8.11. Wills Bros reserves the right to set off debts due to other companies within the Wills Bros group of companies.
9. INDEMNITY
The Supplier shall indemnify Wills Bros against any loss, damage or injury to Wills Bros, any claim in respect of loss, damage or injury made against Wills Bros by third parties and any costs and expenses arising in connection with them which result from the Supplier’s failure to comply with the Agreement and in particular resulting from any defect in the Goods or their materials, services, construction, workmanship or design or any claim that any Goods supplied under the Agreement infringe the intellectual property rights of any third party howsoever caused.
10. INSURANCE
The Supplier shall have insurance against liability to pay damages and costs in respect of third party injury and third party property damage or loss arising in connection with the performance of the Agreement by the Supplier and consequential loss suffered by Wills Bros with an insurance company approved by the Department of Trade and Industry or similar organisation outside the UK. Wills Bros reserves the right to request evidence of the insurance and examine any policy document.
11. CONFIDENTIALITY
All information concerning Wills Bros’ business and its products that the Supplier becomes aware of in connection with the Agreement is confidential and shall not be disclosed to a third party.
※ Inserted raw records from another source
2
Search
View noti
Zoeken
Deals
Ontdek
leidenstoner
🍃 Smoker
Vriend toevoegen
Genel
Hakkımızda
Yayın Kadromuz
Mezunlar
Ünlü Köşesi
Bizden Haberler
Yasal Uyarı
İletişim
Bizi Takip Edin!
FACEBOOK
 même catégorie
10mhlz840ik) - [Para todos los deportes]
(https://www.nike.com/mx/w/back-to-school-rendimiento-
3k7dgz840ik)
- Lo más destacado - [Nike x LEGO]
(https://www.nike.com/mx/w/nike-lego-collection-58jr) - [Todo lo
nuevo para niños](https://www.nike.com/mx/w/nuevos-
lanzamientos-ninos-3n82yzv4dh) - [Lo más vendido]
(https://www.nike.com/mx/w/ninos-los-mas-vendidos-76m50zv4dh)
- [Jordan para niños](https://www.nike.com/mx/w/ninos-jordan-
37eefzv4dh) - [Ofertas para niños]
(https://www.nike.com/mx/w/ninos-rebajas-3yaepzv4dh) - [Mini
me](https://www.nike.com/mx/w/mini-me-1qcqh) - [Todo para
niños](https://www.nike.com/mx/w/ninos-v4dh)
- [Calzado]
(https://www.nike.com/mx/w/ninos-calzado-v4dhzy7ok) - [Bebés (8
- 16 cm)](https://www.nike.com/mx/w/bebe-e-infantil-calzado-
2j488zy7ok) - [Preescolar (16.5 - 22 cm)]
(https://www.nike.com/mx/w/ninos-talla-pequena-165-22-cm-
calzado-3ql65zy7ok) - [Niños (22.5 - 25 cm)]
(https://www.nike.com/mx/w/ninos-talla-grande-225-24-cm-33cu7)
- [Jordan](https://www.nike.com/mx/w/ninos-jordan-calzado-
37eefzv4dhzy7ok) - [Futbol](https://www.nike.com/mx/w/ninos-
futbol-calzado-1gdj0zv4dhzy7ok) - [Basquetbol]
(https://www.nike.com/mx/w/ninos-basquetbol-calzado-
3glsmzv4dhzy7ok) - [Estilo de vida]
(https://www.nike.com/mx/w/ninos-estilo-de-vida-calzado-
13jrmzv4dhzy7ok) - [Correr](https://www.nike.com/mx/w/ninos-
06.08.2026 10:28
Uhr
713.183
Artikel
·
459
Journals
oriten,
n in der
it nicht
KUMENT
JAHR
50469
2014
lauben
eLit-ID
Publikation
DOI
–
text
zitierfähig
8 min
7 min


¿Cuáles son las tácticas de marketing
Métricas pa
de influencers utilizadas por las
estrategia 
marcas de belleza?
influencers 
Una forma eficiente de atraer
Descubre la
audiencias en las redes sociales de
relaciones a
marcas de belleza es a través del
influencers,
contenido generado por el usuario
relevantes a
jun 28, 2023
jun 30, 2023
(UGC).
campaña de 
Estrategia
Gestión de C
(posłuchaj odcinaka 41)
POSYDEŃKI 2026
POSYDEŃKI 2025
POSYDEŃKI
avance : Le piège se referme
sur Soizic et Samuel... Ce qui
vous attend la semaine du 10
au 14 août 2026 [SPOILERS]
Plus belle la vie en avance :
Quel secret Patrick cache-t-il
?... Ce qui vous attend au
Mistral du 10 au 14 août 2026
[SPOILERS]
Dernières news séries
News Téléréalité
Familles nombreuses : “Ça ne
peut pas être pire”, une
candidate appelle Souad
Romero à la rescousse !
12. STATUTORY AND OTHER REQUIREMENTS
The Supplier warrants that they have fully complied with all relevant statutes, regulations, orders, bylaws, and standards in force at the time of delivery.
13. FORCE MAJEURE
Neither party will be liable to the other for failing to comply with any of its obligations hereunder if, and to the extent that such failure is wholly and directly caused by an event beyond their reasonable control including without limitation, fires, floods, Governmental regulations, wars and industrial action, provided that the party affected shall immediately notify the other party thereof and shall thereafter exert all reasonable diligence to overcome such cause and resume performance of its obligations.
14. ASSIGNMENT AND SUB-LETTING
The Supplier shall not assign the Agreement in whole or part without the prior written consent of Wills Bros.
15. NOTICES
Any notice required to be served on the other party under this Agreement shall be in writing. Such notices may be served by hand or 1st class post to the business address of the parties or by facsimile transmission to such address or number as either party may notify to the other from time to time for this purpose.
16. LAW AND CONSTRUCTION
16.1. The construction, validity and performance of the Agreement shall in all respects be governed by Scottish Law and the parties shall submit to the non-exclusive jurisdiction of the Scottish Court of Session.
16.2. The headings of conditions are for convenience of reference only. In accordance with HMRC legislation under Part 13 CTA 2009, Wills Bros Civil Engineering Ltd may claim R&D tax credits on orders placed if services are of qualifying nature.